Natasha is described as "sophisticated, glamorous and feisty". Natasha is described by British newspaper The Independent as being a snooty blonde and "gorgeous". They also go on to state that she is "unattainably posh". The Liverpool Echo described her as "One of the first Hollyoaks babes, she was sophisticated, glamorous and feisty and the love object of Kurt.

===Departure and death===
Her death was announced in January 1996 and was described as being "sensational scene in an attempt to boost ratings" and added that it would be different from "softer stories about teen romances and spots". In the serial's first year on air it received criticism for not having any issue led storylines and was branded soft. This prompted producers to develop a hard hitting storyline which involved Natasha, which would result in her death from the use of drugs. The storyline made front-page news and marked a change for the serial as they embarked on serious storylines. Of Natasha's exit Redmond stated: "Natasha's death depicts the stark reality of unnecessary death coming very close to one group of friendly and fun-loving people for the first time in their lives and how this is bound to change their outlook in many ways". Liverpool Echo described the storyline as "the drama's earliest controversial storyline featuring the much-publicised story when Natasha died on the dance floor after her drink was spiked."

==Storylines==
Natasha was stunning, glamorous, sophisticated, pouty, feisty and a total princess as well as being the ultimate object of Kurt Benson's desires, who had instantly fallen for her. She was best friends with Maddie Parker, Dawn Cunningham and Louise Taylor. Natasha was the daughter of Greg and Jane Anderson and sister of Sarah. Her parents owned the pub. Despite having feelings for Kurt, who pursued her relentlessly, and attracted to his bad boy charm, Natasha refused to give in and decided to always play hard to get. This just made Kurt even more determined to win her heart. Natasha really never got a chance to confess to Kurt how she had really felt about him. Natasha had always given Kurt challenges to win her over, including the time when Natasha asked Kurt to choose between Christmas with her family or his own. Natasha won, but she lost interest when she saw Kurt bonding with her father. Natasha had gone with her dad to Italy for a while at that time Kurt and her cousin Ruth had met and bonded at the New Year's Eve party at the Bensons. When Natasha got back she started a new interest in Dermot, a guy in college with her.

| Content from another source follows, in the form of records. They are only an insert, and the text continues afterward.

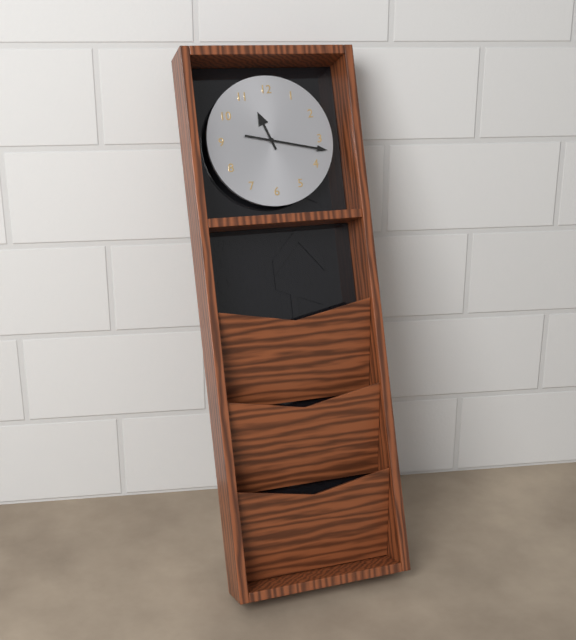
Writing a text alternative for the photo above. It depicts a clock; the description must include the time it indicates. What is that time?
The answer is 11:17
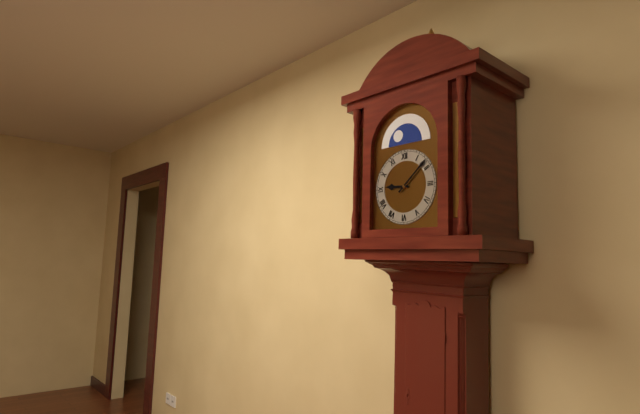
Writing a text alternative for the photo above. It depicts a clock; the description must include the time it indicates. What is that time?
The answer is 9:08
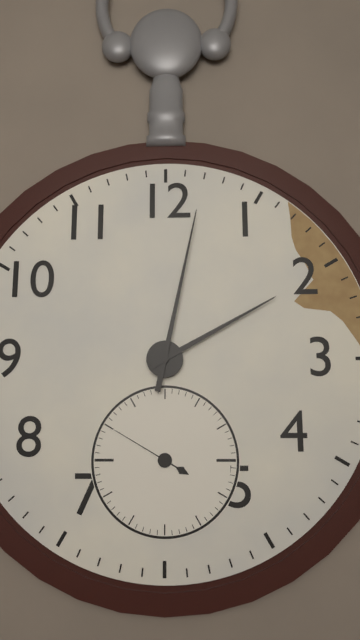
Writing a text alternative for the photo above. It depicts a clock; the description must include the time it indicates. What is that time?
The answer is 2:02:50
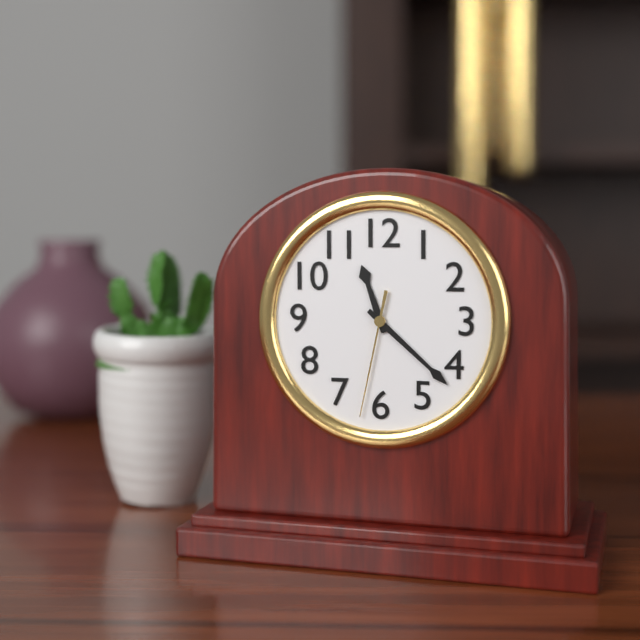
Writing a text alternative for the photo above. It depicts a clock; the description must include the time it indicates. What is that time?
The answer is 11:22:32
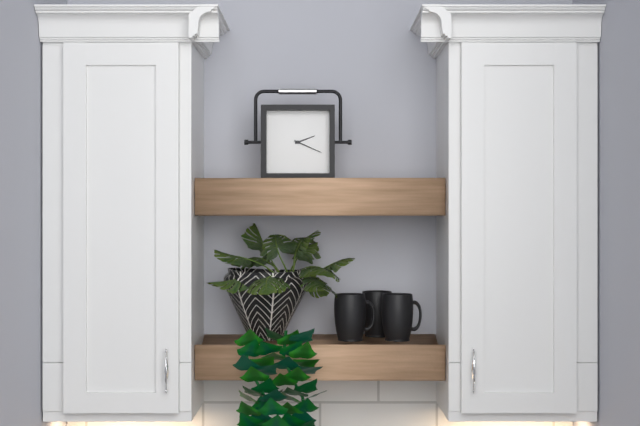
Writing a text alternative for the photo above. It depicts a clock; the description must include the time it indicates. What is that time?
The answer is 2:19
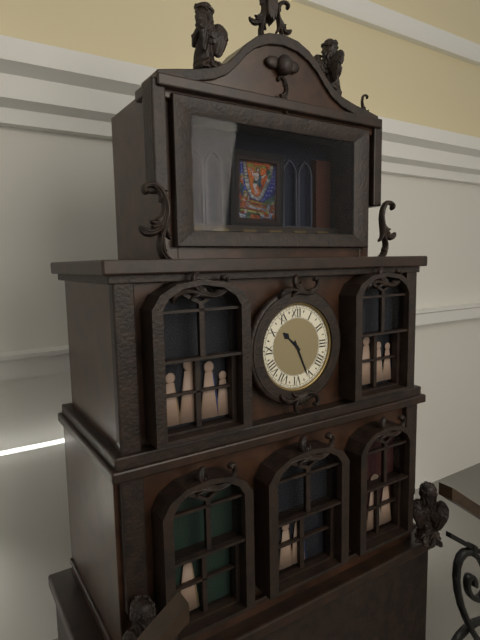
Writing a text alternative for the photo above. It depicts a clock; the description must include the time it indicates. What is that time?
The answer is 10:26
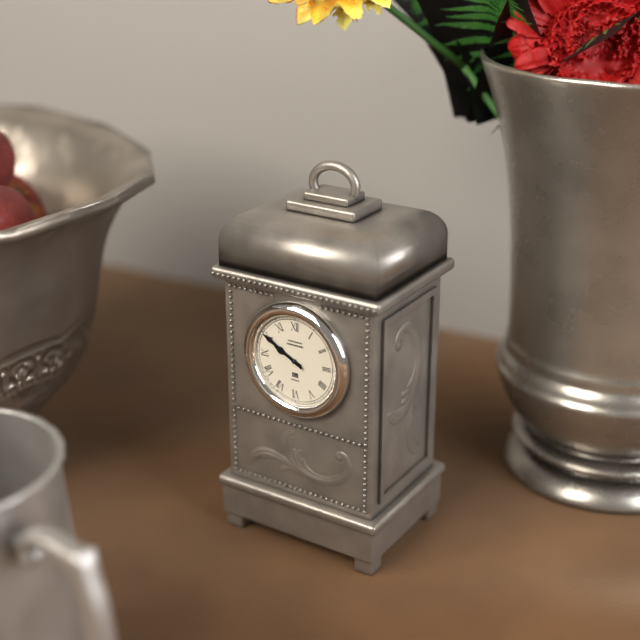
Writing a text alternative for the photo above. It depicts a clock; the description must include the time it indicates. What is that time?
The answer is 9:50
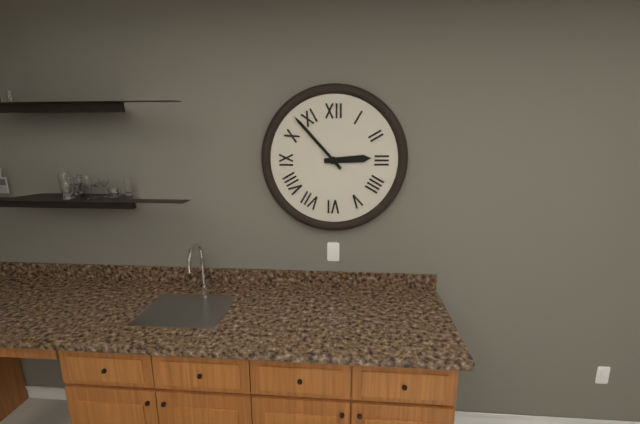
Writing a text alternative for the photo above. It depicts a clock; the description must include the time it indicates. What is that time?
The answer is 2:53
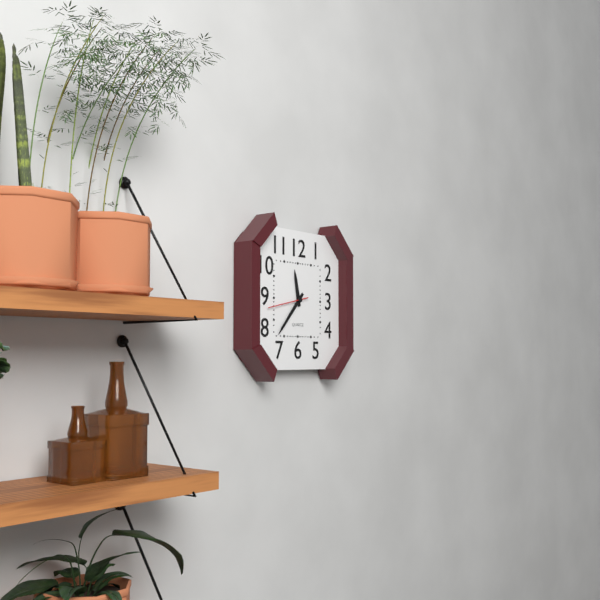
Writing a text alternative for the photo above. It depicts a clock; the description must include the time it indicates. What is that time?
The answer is 11:37
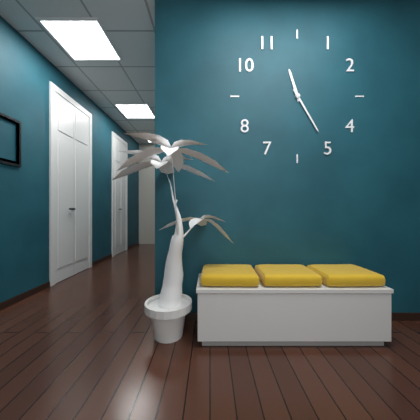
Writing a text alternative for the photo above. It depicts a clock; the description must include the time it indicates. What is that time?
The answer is 11:25
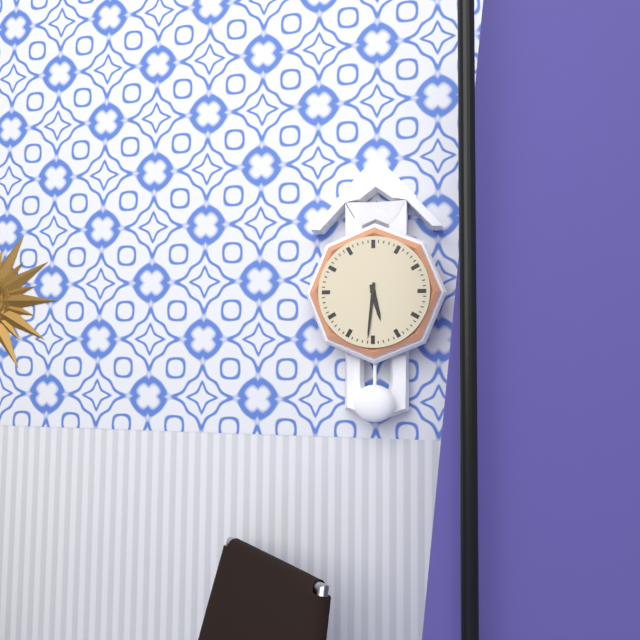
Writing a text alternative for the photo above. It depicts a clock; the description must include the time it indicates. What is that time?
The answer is 5:31
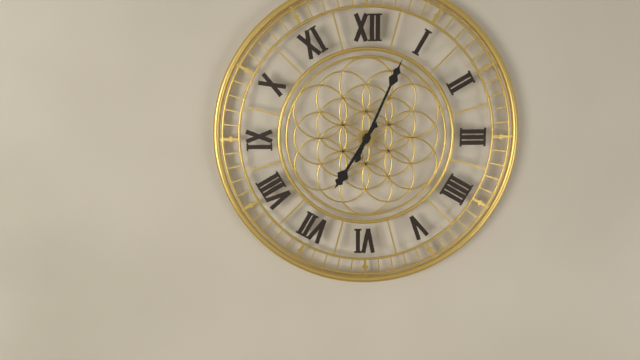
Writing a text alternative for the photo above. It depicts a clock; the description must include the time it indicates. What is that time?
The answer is 7:04
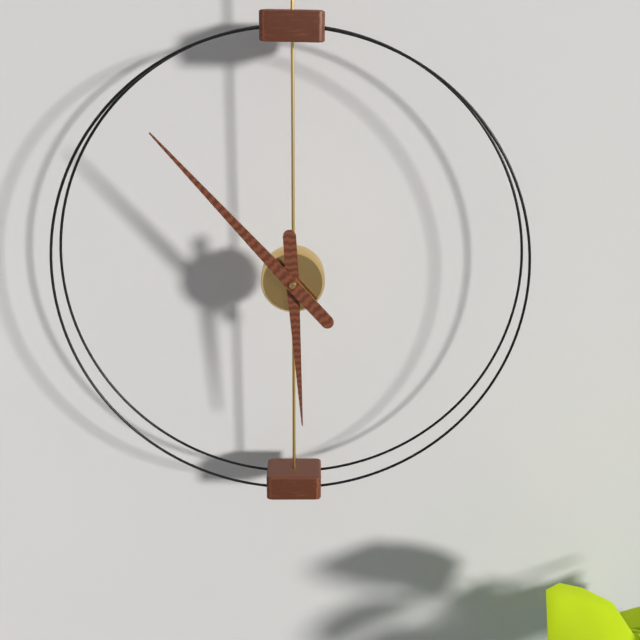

However, at Kurt's sister Lucy's eighteenth birthday party, Natasha made the fatal mistake of agreeing to go to the party with Dermot, who wanted to give her a night she would never forget. Dermot and his friend Rob Hawthorne dropped a tablet into Natasha's drink hoping that she would lose all her inhibitions hoping get lucky with her. She then stormed the dance floor and suddenly collapsed in a heap. Natasha later died in hospital. After Natasha died her father, Greg, sold the pub to her aunt Celia and uncle Jack and moved to the states with Sarah and Jane. In January 2013, Darren mentions to Ruby that his cousin Natasha died from overdose drug, and have a fear of it due to Esther's attempted suicide from drugs since her death, and seven months later in September, it was revealed that Natasha and her sister Sarah were not real cousins with Darren.

==Reception==
Lucy Ellmann of The Independent criticised Natasha because of her facial expressions and demure, stating: "Usually to be found at the bus-stop looking petulant (this is in fact her only look). She's unattainably posh, though she has pointed out to her one remaining parent (Alvin Stardust): "Fatha, Ay'm ova the age of consent." In the second episode she threw a glass of water over Kurt. Water. The age of consent is wasted on these people." Natasha's final episode was watched by 2.1 million viewers; at the time that was Hollyoaks biggest audience share to date. Francesca Babb from All About Soap branded Natasha "the original babe of the show".